Keane gave Mary Mallon a long-term not-husband, Alfred Briehof. She says she ran across a mention of a gentleman friend in her research, and as near as I can tell, the rest of Alfred is the result of Keane's imagination.
I will expend two sentences on Keane's handling of the historical Mallon. Keane makes no mention that I can see that Mallon didn't really believe in washing her hands -- not exactly an uncommon attitude at the time, but if you are an asymptomatic carrier and the only place you are shedding germs is in your feces [I don't know if this is true, but that is how it is explained to Mary in the book], other people have a Real Strong Interest in how well you wash up. (I read the book very fast, so if you found such a mention and want to share, PLEASE DO! I'll correct this review happily.) Keane presents Mallon's gallbladder as ultimately _not_ the site of infection. And with that, I think we can just proceed to treating this as a purely fictional account.
OKAY TIME FOR ALL YOU SPOILER FEARING FOLK TO DEPART! BOAT IS LEAVING FOR NORTH BROTHER AND IT AIN'T COMING BACK FOR a while or something. Everyone safely gone? Okee.
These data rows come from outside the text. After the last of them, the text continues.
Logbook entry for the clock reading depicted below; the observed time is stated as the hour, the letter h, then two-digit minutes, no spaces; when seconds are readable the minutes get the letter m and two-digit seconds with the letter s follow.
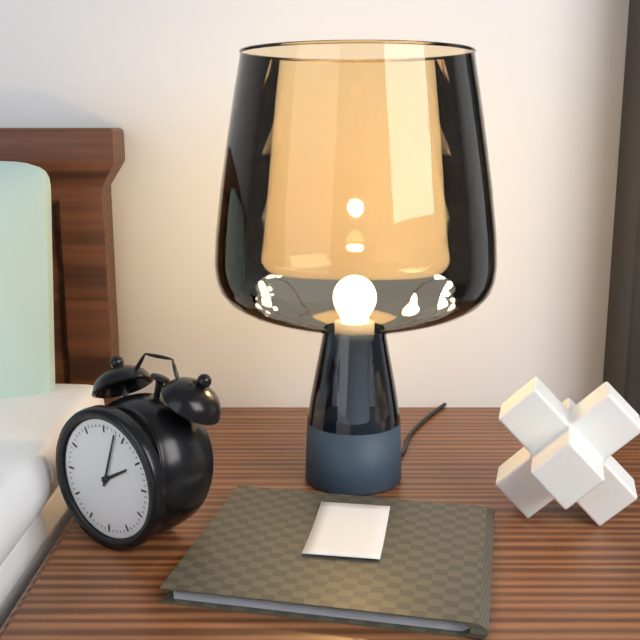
2h03
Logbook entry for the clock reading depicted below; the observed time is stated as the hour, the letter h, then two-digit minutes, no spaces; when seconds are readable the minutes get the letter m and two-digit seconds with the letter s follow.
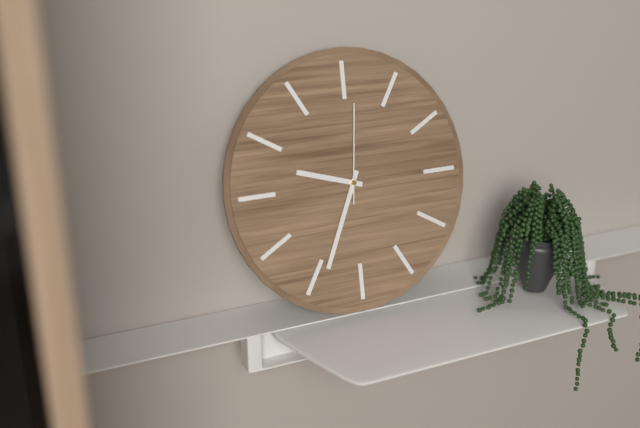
9h34m01s
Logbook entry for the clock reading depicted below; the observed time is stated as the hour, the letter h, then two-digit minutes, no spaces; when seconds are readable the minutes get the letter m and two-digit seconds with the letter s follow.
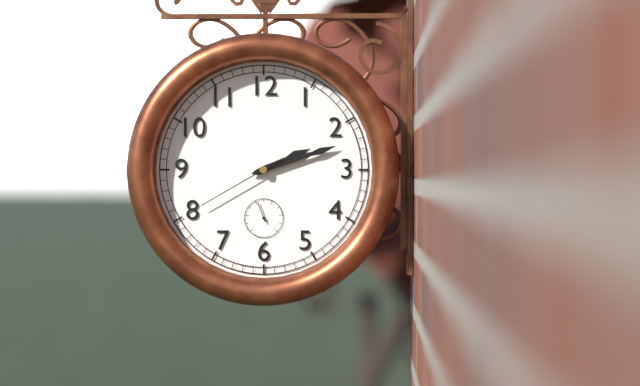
2h12m40s
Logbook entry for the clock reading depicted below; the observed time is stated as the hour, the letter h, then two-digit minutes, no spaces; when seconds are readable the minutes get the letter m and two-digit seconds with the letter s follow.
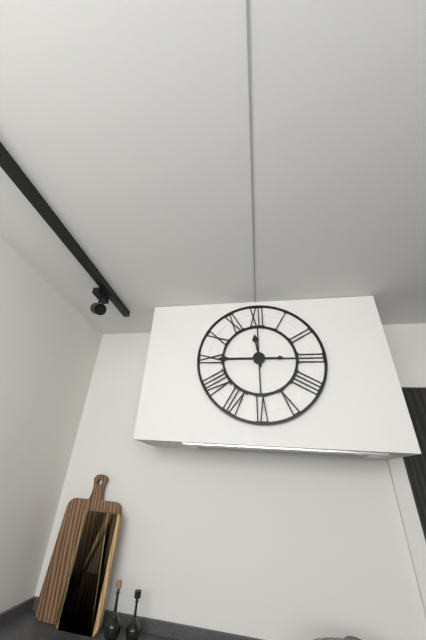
11h45
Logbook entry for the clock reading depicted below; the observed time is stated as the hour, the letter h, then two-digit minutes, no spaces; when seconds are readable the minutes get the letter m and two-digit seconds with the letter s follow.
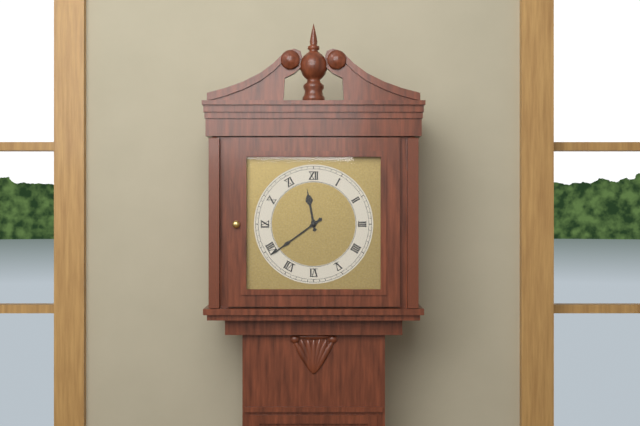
11h39
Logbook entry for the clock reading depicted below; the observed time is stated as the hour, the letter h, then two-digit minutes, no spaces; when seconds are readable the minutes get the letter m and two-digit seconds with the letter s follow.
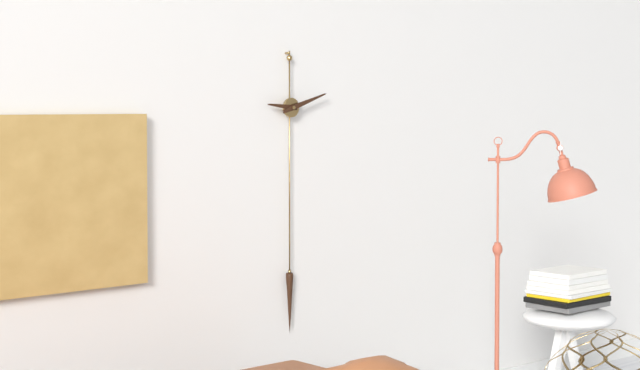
9h12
While some time is spent on Mary's interactions with the families she briefly works with, and her mostly hostile interactions with the people at North Brother, the balance of the book is spent on Alfred. Alfred is an alcoholic, until he gives up on waiting for Mary during her period of quarantine on North Brother Island (I thought about saying first confinement, but that's a term with another meaning in fiction set in this time period and earlier), hooks up with a widow who signs him up for quinine based anti-alcohol therapy and quits. He attempts to get back with Mary (and back on the sauce) but Mary sensibly (mostly because other acquaintance support her in this) gives him the boot. He has a horrible accident with a lamp resulting in severe burns, spends months in hospital and comes out with a morphine addiction that will ultimately kill him. There is a brief side trip to Minnesota, before he returns to NYC to dope and die -- and suck Mary back into his crap. (Mary's judgment is ever terrible; she quite likes dopey Alfred, much more than she liked drinking Alfred.) Mary's efforts to get his body taken care of result in her second capture and quarantine for life, because she had been baking and cooking including at a maternity hospital and killed a bunch more people.
Mary is fairly unpleasant, but a book about Mary as Keane wrote her, with a touch more about what the medical-scientific side of the case knew and thought, would have been interesting and memorable. Because the book is as much or more about Alfred as it is about Mary, it is instead about a co-dependent spiral into death and destruction in a poverty stricken city with a whole lot of collateral damage. It's a quick read, and that's about the only good thing I can say about it.